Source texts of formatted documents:
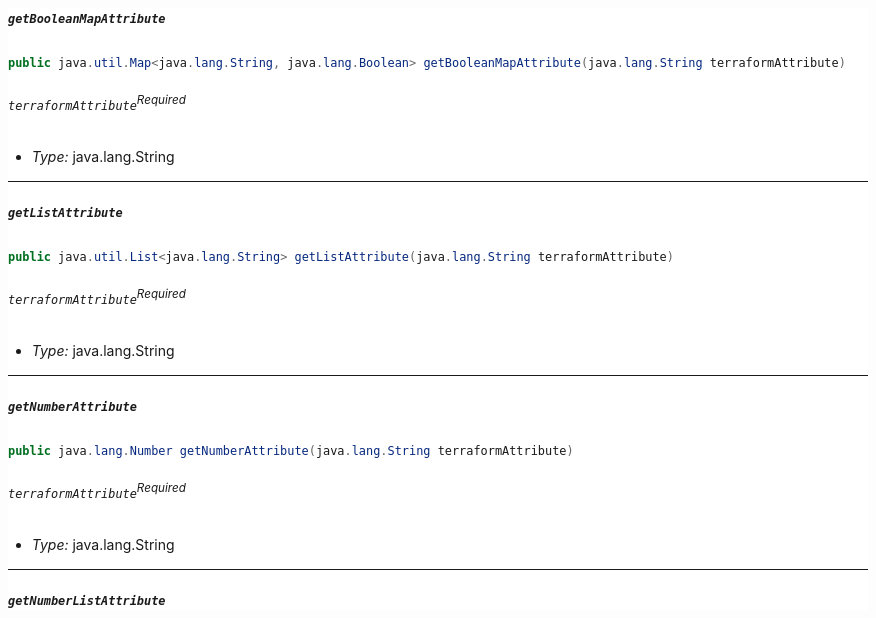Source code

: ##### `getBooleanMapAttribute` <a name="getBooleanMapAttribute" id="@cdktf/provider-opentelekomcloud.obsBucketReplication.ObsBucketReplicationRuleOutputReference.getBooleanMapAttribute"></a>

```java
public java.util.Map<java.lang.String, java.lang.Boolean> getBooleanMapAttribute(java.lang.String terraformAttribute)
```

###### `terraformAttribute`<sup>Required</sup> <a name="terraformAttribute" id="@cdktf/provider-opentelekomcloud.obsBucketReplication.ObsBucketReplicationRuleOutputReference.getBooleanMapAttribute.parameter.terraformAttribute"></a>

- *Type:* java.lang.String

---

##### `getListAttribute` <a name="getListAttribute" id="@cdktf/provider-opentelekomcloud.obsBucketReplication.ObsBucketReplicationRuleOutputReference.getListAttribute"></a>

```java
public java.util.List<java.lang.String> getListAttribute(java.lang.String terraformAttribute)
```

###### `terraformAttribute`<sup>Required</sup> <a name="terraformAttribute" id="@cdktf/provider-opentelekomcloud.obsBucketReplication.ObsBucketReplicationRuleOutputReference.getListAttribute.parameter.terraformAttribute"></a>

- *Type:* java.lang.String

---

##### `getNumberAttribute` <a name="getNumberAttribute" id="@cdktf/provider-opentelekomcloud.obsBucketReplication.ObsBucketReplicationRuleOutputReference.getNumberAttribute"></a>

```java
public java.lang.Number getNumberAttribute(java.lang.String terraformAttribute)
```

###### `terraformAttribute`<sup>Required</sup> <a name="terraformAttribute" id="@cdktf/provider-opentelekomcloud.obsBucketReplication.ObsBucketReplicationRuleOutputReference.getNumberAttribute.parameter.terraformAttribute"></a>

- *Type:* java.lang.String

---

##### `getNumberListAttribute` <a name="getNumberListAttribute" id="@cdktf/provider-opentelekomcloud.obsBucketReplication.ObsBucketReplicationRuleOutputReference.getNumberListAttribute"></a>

**What is needed**
Which lines above contain the word "terraformAttribute"? Show each of them.

**Answer below**
public java.util.Map<java.lang.String, java.lang.Boolean> getBooleanMapAttribute(java.lang.String terraformAttribute)
###### `terraformAttribute`<sup>Required</sup> <a name="terraformAttribute" id="@cdktf/provider-opentelekomcloud.obsBucketReplication.ObsBucketReplicationRuleOutputReference.getBooleanMapAttribute.parameter.terraformAttribute"></a>
public java.util.List<java.lang.String> getListAttribute(java.lang.String terraformAttribute)
###### `terraformAttribute`<sup>Required</sup> <a name="terraformAttribute" id="@cdktf/provider-opentelekomcloud.obsBucketReplication.ObsBucketReplicationRuleOutputReference.getListAttribute.parameter.terraformAttribute"></a>
public java.lang.Number getNumberAttribute(java.lang.String terraformAttribute)
###### `terraformAttribute`<sup>Required</sup> <a name="terraformAttribute" id="@cdktf/provider-opentelekomcloud.obsBucketReplication.ObsBucketReplicationRuleOutputReference.getNumberAttribute.parameter.terraformAttribute"></a>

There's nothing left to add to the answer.